Böyle bir mutabakatın ortaya çıkması, kuşkusuz önem taşıyor.
 
Ancak bundan sonrası için de uygulama nasıl olacak ona bakmak gerekiyor.
 
Neden uygulama diyoruz?
 
ABD’nin masada varılan mutabakatları sahada kulak arkası ettiğine dair yeterince örnek mevcut olduğu için.
 
Örneğin, iki ülkenin dışişleri bakanları arasında varılan uzlaşma doğrultusunda 2018 yazında ‘uygulaması tamamlanmış’ olması gereken Menbiç mutabakatı konuşulduğuyla kaldı.
 
Yeni durumda ABD’nin geleneksel ‘oyalama’ taktiklerinin yeni bir versiyonuyla mı karşılaşılacak, bugünden bakınca orası da büyük bir muamma olarak duruyor.
 
Aralık ayında, ABD Başkanı Trump’ın Suriye’deki askerlerini çekme kararı almasıyla Türkiye’nin bölgede ne yapmak istediği sorusu gündeme gelmişti.
 
Bu soruya, Ocak ayında New York Times gazetesinde yayınlanan makalesiyle Cumhurbaşkanı Erdoğan bizzat kendisi yanıt vermişti.
 
O günlerde hızlı bir cevapla ‘saldırgan’ damgası vurulan o görüşler, aslında Suriye’nin kuzeyinde yaşayan Kürtler için de son derece insani ve demokratik bir çerçeve sunuyordu.
 
O planın ana hatlarını hatırlayalım:
 
* ABD Suriye’den çekildikten sonra, hızlı bir güvenlik taraması yapıp, zorla silah altına alınan çocuklar ve terörle ilişkisi olmayanlar ailelerine kavuşturulacak.
 
* Bütün toplulukların temsil edilebildiği siyasi bir yapı tesis edilecek.
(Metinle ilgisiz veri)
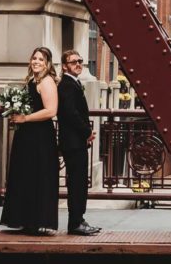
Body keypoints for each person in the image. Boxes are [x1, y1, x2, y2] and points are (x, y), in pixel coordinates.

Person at [0, 47, 60, 235]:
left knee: (38, 175)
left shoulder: (47, 82)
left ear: (47, 63)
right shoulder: (32, 80)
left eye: (41, 59)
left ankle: (37, 221)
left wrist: (25, 118)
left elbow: (51, 111)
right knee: (26, 175)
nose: (36, 62)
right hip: (28, 135)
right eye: (34, 58)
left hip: (40, 136)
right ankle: (25, 219)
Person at [58, 50, 100, 236]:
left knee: (79, 182)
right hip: (73, 142)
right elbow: (70, 113)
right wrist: (87, 132)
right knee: (77, 183)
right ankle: (75, 223)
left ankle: (79, 220)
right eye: (73, 61)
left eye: (80, 61)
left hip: (75, 141)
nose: (78, 64)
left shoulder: (73, 83)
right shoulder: (67, 85)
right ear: (65, 65)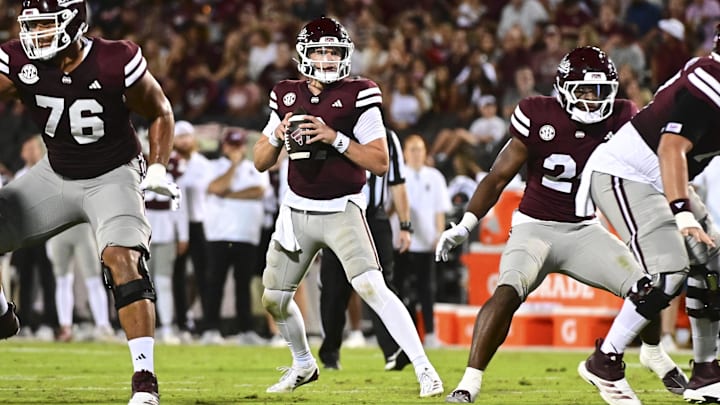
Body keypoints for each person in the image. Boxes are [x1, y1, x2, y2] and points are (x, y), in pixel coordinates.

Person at [435, 46, 685, 404]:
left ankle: (653, 352)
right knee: (506, 292)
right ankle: (469, 382)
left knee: (646, 288)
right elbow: (497, 177)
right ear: (564, 88)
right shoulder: (537, 114)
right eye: (583, 89)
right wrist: (465, 225)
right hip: (535, 227)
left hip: (585, 230)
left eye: (599, 91)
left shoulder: (622, 116)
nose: (591, 99)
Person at [253, 16, 443, 397]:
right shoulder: (286, 94)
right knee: (273, 299)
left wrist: (334, 137)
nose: (326, 58)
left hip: (342, 209)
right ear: (304, 55)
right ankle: (304, 364)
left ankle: (425, 369)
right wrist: (276, 134)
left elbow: (380, 162)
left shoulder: (361, 93)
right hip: (296, 210)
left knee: (373, 287)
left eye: (334, 51)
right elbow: (260, 161)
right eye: (320, 51)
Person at [0, 2, 179, 404]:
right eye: (32, 26)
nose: (35, 36)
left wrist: (158, 168)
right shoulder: (19, 60)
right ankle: (2, 315)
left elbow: (161, 111)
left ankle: (145, 380)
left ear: (74, 22)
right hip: (55, 173)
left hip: (112, 175)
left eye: (46, 25)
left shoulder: (115, 59)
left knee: (122, 258)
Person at [573, 26, 720, 404]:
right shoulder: (711, 79)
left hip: (664, 180)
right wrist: (683, 214)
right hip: (629, 173)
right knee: (669, 271)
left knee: (713, 264)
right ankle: (605, 360)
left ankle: (705, 371)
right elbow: (671, 148)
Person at [318, 127, 414, 371]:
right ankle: (330, 352)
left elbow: (398, 183)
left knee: (383, 285)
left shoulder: (387, 137)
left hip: (374, 217)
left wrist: (405, 225)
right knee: (333, 288)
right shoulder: (331, 130)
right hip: (337, 216)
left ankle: (393, 350)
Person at [203, 129, 268, 345]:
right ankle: (211, 329)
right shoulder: (213, 167)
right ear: (224, 147)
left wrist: (228, 194)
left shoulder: (255, 168)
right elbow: (214, 187)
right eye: (232, 145)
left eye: (239, 146)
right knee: (215, 283)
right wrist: (233, 166)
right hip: (218, 234)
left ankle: (246, 330)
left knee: (243, 285)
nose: (236, 150)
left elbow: (258, 191)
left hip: (247, 234)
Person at [397, 134, 451, 348]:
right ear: (404, 153)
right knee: (401, 289)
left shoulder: (435, 177)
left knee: (426, 289)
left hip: (426, 242)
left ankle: (429, 333)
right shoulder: (400, 176)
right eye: (412, 149)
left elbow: (440, 210)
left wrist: (438, 235)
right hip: (403, 242)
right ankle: (403, 337)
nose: (417, 154)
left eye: (420, 149)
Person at [48, 223, 115, 343]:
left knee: (93, 280)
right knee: (62, 280)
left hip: (82, 231)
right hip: (58, 232)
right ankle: (65, 326)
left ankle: (103, 325)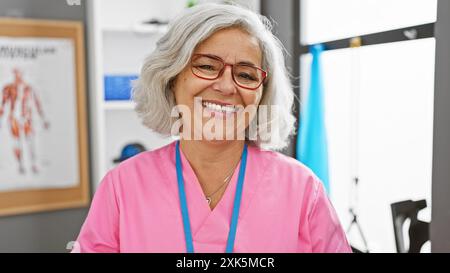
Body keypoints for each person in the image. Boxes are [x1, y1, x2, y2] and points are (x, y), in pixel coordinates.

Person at [73, 3, 351, 253]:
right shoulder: (123, 187)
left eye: (245, 74)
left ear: (261, 94)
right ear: (171, 78)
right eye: (206, 66)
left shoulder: (302, 189)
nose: (227, 86)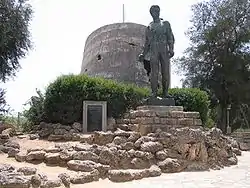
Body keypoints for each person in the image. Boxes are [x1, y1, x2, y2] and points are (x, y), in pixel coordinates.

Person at [139, 5, 175, 98]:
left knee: (165, 71)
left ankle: (165, 93)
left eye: (157, 11)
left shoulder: (165, 23)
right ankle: (154, 93)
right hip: (154, 49)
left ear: (159, 12)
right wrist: (143, 53)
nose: (155, 13)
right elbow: (147, 42)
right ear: (151, 13)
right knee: (154, 72)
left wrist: (171, 48)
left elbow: (170, 37)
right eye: (153, 11)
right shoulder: (149, 26)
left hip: (164, 48)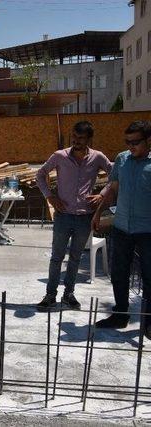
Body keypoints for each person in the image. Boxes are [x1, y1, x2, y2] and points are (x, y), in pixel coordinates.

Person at [35, 121, 112, 311]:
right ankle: (50, 295)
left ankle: (69, 294)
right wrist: (50, 196)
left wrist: (102, 194)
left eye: (81, 138)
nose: (76, 141)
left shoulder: (97, 157)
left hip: (84, 217)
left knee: (76, 258)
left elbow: (115, 174)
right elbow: (40, 174)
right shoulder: (60, 156)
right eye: (74, 137)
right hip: (63, 216)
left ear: (89, 139)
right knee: (57, 257)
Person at [92, 120, 151, 338]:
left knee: (149, 276)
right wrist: (98, 213)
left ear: (148, 141)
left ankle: (148, 322)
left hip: (147, 231)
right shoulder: (122, 159)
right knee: (119, 273)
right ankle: (120, 314)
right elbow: (112, 189)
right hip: (122, 227)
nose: (131, 147)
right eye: (128, 142)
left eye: (135, 142)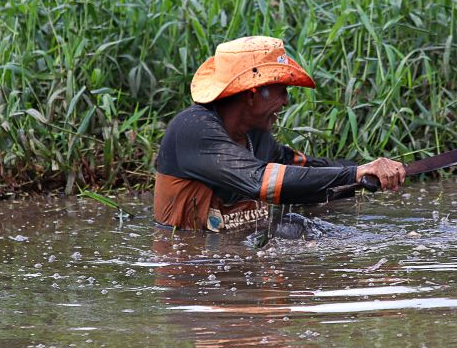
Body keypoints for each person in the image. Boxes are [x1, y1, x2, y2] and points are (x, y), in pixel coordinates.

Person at [153, 35, 406, 233]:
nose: (286, 101)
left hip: (239, 256)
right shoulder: (193, 129)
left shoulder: (255, 136)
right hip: (191, 266)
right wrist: (354, 173)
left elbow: (305, 169)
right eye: (281, 91)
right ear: (252, 95)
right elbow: (261, 180)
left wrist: (367, 171)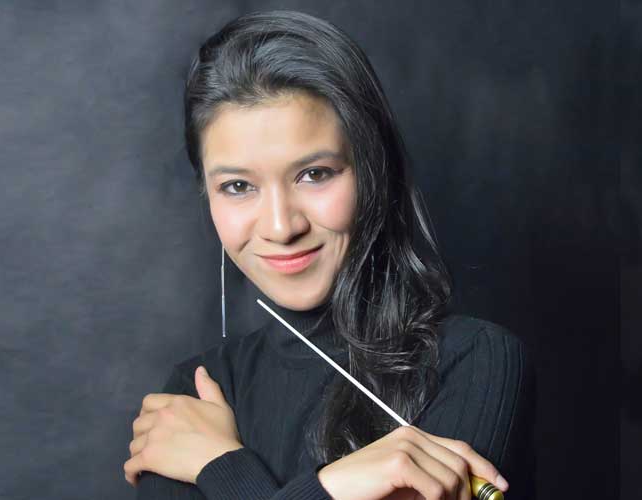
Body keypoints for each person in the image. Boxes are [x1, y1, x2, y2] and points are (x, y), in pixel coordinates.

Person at [123, 9, 536, 500]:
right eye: (238, 186)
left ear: (372, 171)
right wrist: (338, 486)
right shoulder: (192, 398)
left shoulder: (475, 361)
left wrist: (220, 466)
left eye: (314, 174)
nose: (282, 227)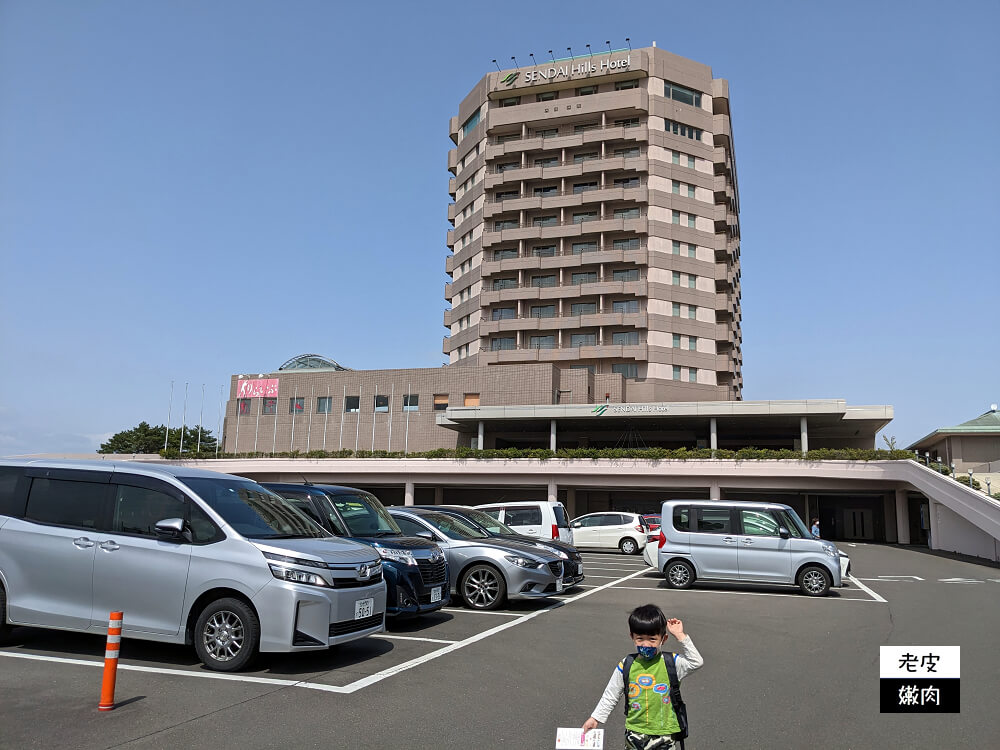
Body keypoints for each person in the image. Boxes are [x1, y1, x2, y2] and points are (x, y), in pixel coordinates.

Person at [582, 604, 703, 750]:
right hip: (635, 732)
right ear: (632, 637)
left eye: (652, 639)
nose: (645, 644)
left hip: (665, 733)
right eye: (640, 639)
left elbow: (696, 662)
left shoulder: (672, 662)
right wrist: (595, 718)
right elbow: (611, 694)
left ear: (663, 639)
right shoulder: (626, 665)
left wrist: (680, 635)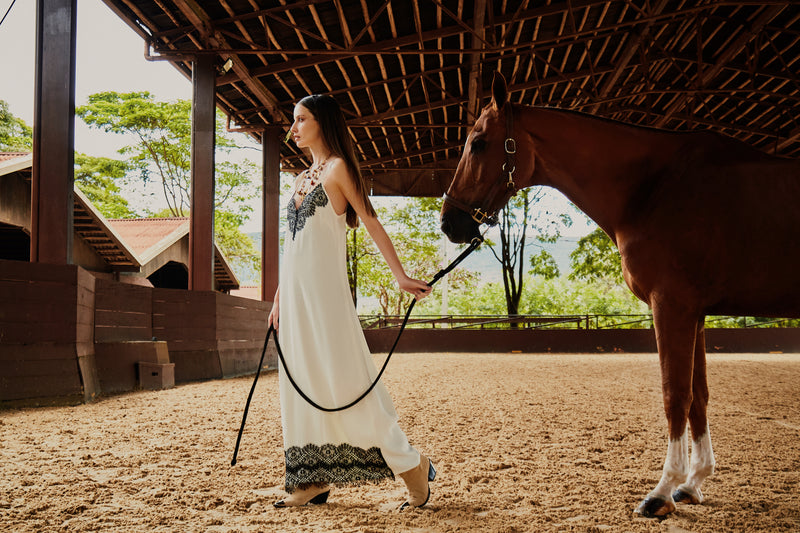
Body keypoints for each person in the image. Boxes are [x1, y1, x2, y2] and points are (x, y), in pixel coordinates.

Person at [268, 94, 436, 509]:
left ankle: (412, 467)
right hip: (294, 300)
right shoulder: (299, 178)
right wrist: (276, 300)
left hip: (326, 298)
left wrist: (400, 277)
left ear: (322, 122)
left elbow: (372, 221)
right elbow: (292, 247)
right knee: (299, 384)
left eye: (301, 119)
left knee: (348, 384)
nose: (294, 129)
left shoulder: (339, 169)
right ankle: (310, 481)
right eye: (293, 121)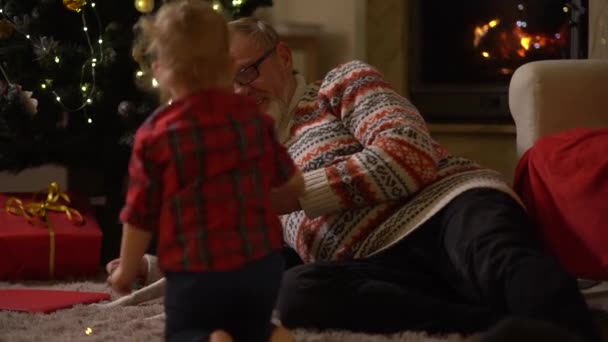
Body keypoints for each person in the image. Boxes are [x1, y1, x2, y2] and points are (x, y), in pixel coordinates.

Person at [109, 16, 601, 342]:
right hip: (370, 265)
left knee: (498, 258)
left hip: (445, 205)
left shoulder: (340, 83)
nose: (240, 92)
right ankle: (499, 330)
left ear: (282, 58)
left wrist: (294, 197)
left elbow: (409, 156)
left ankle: (570, 331)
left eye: (248, 72)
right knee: (296, 294)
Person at [106, 3, 302, 342]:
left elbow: (139, 215)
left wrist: (125, 270)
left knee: (187, 330)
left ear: (159, 71)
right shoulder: (253, 119)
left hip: (197, 270)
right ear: (228, 66)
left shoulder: (154, 134)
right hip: (261, 264)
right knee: (251, 325)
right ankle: (272, 336)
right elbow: (293, 181)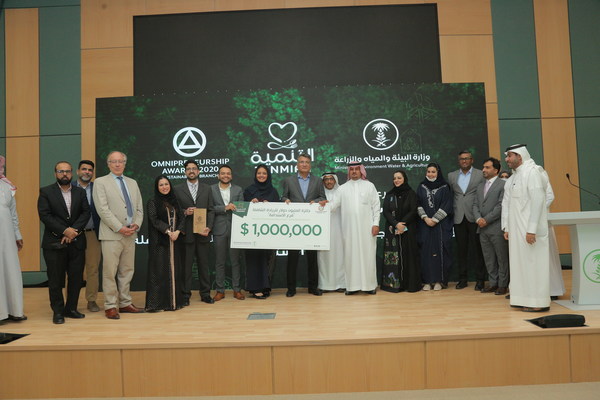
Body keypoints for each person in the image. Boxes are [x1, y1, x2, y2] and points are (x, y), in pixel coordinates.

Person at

Türkiye’nin gözlem altında tutacağı şekilde, şu an YPG ve DEAŞ’ın kontrolünde olan topraklarda yerel konseyler oluşturulacak. Terörle ilişkisi olmayanlar bu yerel yönetimlerde görevler alacak.
 
* Kuzey Suriye’de Kürt nüfusun çoğunlukta olduğu yerlerde, Yerel Meclis’ler yine çoğunlukla Kürtler tarafından temsil edilecek. Diğer gruplara da adil şekilde yer verilecek.
 
* Türk yetkililer, belediye işleri, eğitim, sağlık ve acil servisler konusunda tecrübelerini paylaşacak.
 
Gelinen nokta itibarıyla ABD ile varılan mutabakatın bu hedefleri hayata geçirme kapasitesinden uzak olduğunu düşünebiliriz.
 
Dün açıklanan mutabakat, Türkiye’nin Kuzeydoğu Suriye’de kendi planlarını hayata geçirmesinden daha ziyade, o bölgeden Türkiye’ye yönelen tehditleri sınırlama gibi bir çerçeve sunuyor olabilir.
 
Bakanlık adına yapılan açıklamada, fiili uygulamanın hangi alanları ne şekilde kapsayacağı yönünde bir ayrıntı bulunmuyor.
 
Dolayısıyla Türkiye’nin endişelerini giderecek türden bir mutabakat olup olmadığını sahadaki yansımalarıyla öğrenme şansı elde edebileceğiz.